Author: Niamh Frame
Last year I had the pleasure of going to the Université de Savoie Mont Blanc in Chambéry (SE France) as part of my Joint Honours Law with French. From my first couple of lectures, I was welcomed by the French students and also professors. I think this was the great thing about going to a small university (there are 5,400 students on the Jacob-Bellecombette campus); it feels casual and friendly. In addition, the approach of study abroad staff was very hands on; they knew all the students and their needs. At no point did I feel confused or stressed about document deadlines or timetabling issues, because I knew all I had to do was send an email and I would get a punctual response. Though it took a while for some documents to be signed, I was always told why this was by international relations officer for law quickly, so I had no cause for concern.
Courses at the university
The courses at the university are taught generally very well, with professors encouraging Erasmus students to speak to them during the break between hours of class if they are in need of extra support. All the professors were pleased to have Erasmus students taking their subjects and were really accommodating. I would also strongly encourage people to make French friends; at the university people were lovely and I felt fully integrated and comfortable in no time. Not only is it great for your language, it also gives you an insight into authentic French university life in Savoie. Plus, if you ask your French friends for help or course notes then they will likely oblige! They understand how hard it is to learn a different law in a different language. To prepare for learning in French, I would recommend listening to French podcasts and radio to get used to hearing a different language constantly. It is useful to note that you have to do French classes anyway.
The French legal system and exams
One particularly good thing about French law is the Codes: with their civil system all the cases are short (I didn’t have to read many anyway!) and the legislation is usually quite concise. There is no need to buy a Code however, as at Chambéry most of the Erasmus exams are oral (I only had one written exam out of about 10 law subjects over two semesters). This is not an exam set-up to worry about, it gives you room to manoeuvre to showcase what you really know and if you are interested in the subject this is a great way to show your lecturer that you’re engaged, which often ends up increasing your mark!

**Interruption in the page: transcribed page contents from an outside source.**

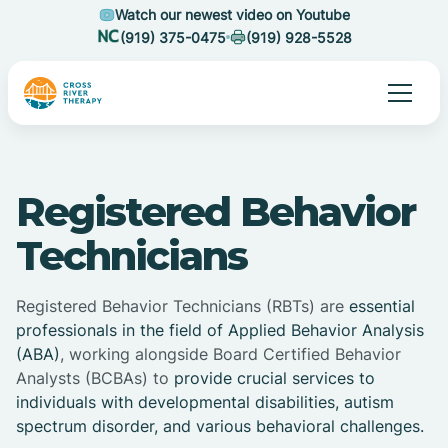
Watch our newest video on Youtube
(919) 375-0475
(919) 928-5528
Registered Behavior
Technicians
Registered Behavior Technicians (RBTs) are
essential
professionals in the field of Applied Behavior Analysis
(ABA)
, working alongside Board Certified Behavior
Analysts (BCBAs) to
provide crucial services to
individuals with developmental disabilities, autism
spectrum disorder, and various behavioral challenges.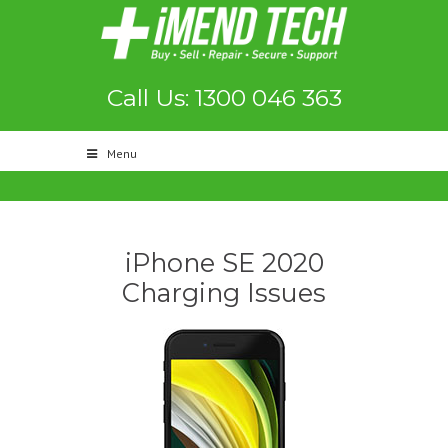
Call Us: 1300 046 363
Menu
iPhone SE 2020
Charging Issues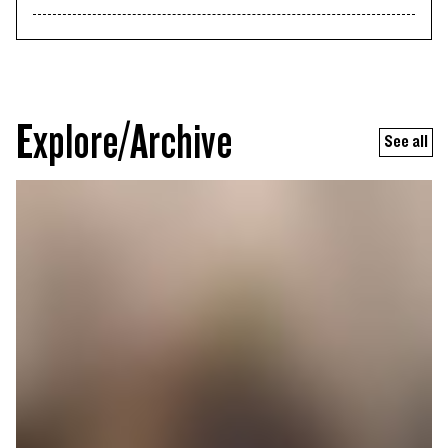
Explore/Archive
See all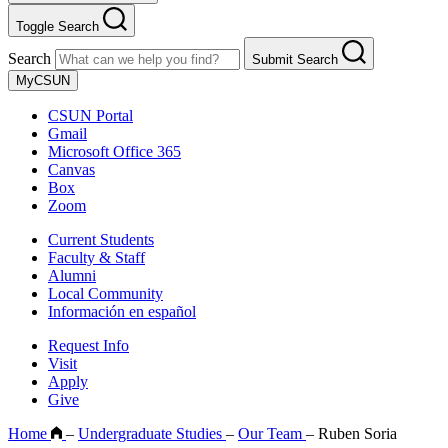
Toggle Search
Search
Submit Search
MyCSUN
CSUN Portal
Gmail
Microsoft Office 365
Canvas
Box
Zoom
Current Students
Faculty & Staff
Alumni
Local Community
Información en español
Request Info
Visit
Apply
Give
Home
–
Undergraduate Studies
–
Our Team
–
Ruben Soria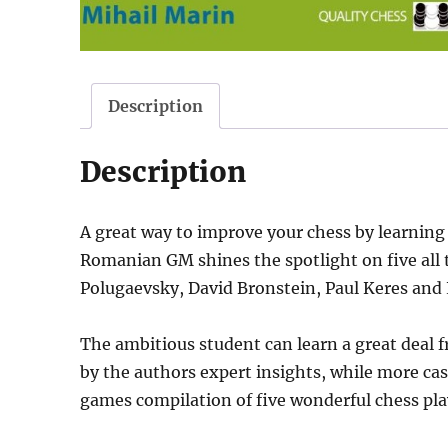
Description
Description
A great way to improve your chess by learning
Romanian GM shines the spotlight on five all 
Polugaevsky, David Bronstein, Paul Keres and 
The ambitious student can learn a great deal f
by the authors expert insights, while more cas
games compilation of five wonderful chess pla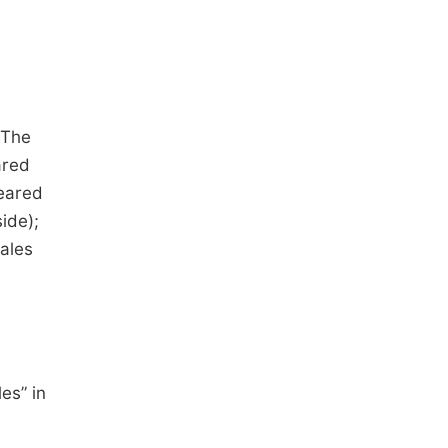
 The
ared
peared
ide);
males
es” in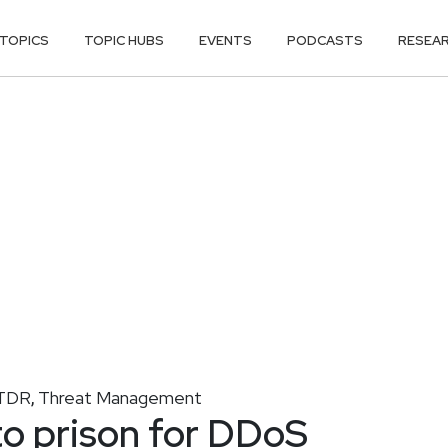
TOPICS
TOPIC HUBS
EVENTS
PODCASTS
RESEA
TDR
Threat Management
,
o prison for DDoS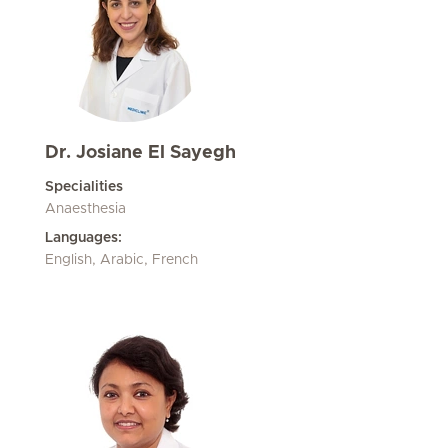
Dr. Josiane El Sayegh
Specialities
Anaesthesia
Languages:
English, Arabic, French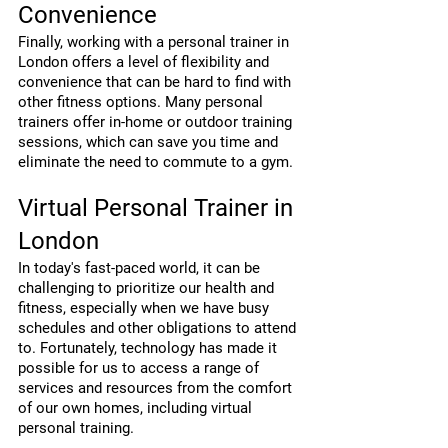
Convenience
Finally, working with a personal trainer in 
London offers a level of flexibility and 
convenience that can be hard to find with 
other fitness options. Many personal 
trainers offer in-home or outdoor training 
sessions, which can save you time and 
eliminate the need to commute to a gym.
Virtual Personal Trainer in 
London
In today's fast-paced world, it can be 
challenging to prioritize our health and 
fitness, especially when we have busy 
schedules and other obligations to attend 
to. Fortunately, technology has made it 
possible for us to access a range of 
services and resources from the comfort 
of our own homes, including virtual 
personal training.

The courses require work and patience, of course, but I still found plenty of time for socialising and making the absolute most of this experience. The University is amazing for putting on activities for students, whether Erasmus/exchange or not. Before classes started in September, I took part in an integration week for international students at a ski resort where I met so many of my international friends. We did lots: hiking, swimming in the lakes, French classes, a tour of the beautiful town of Annecy and an assault course with ziplines in the trees with Mont Blanc in the distance! During term time, every weekend in the first semester the University put on hikes for students and apéro drinks nights for international students. You went out at 0730 in the morning and would come back at 1700 at night on a Saturday, and the views were incredible. The amazing thing about being in the Alps too was that all second semester the University were putting on skiing trips! In second semester, the final year law students got the chance to go to Geneva for a day which included a visit to the Red Cross Museum and a guided tour of the United Nations. This was free!
Even if you wanted to organise your own trips, it was generally inexpensive to do so. Chambéry had great transport links, with lots of buses to Germany, Switzerland and Italy stopping there. There is a TGV that goes directly to Paris via Lyon, and the bus to Geneva only takes an hour.
The only downside is the cost of living. The larger cheaper supermarkets (E.Leclerc for example) are further outside the town, so having a bike or taking the bus would probably be necessary for grocery shopping. The smaller supermarkets (Monoprix, Carrefour City, Franprix) were rather expensive. My accommodation (Résidence Univercity) was just over 500 euros a month, which included wifi and heating, and I loved it. I was in a basic studio, but my friends were all either just down the hall or a couple of floors down. The staff were really helpful too, which is great because French bureaucracy can be so convoluted. I kept my own phone contract, but lots of my friends got new ones and I wasn’t aware of any issues. Opening a student bank account with BNP Paribas was surprisingly simple too, and the online banking was easy to use.
Overall, I had a wonderful year and I would encourage everyone studying Law with French to consider the Université de Savoie Mont Blanc in Chambéry for their year abroad. The support I had from the university and the access I had to activities was exceptional. My advice to anyone going abroad full stop would be to throw yourself into classes and making friends, and don’t turn down any invitations!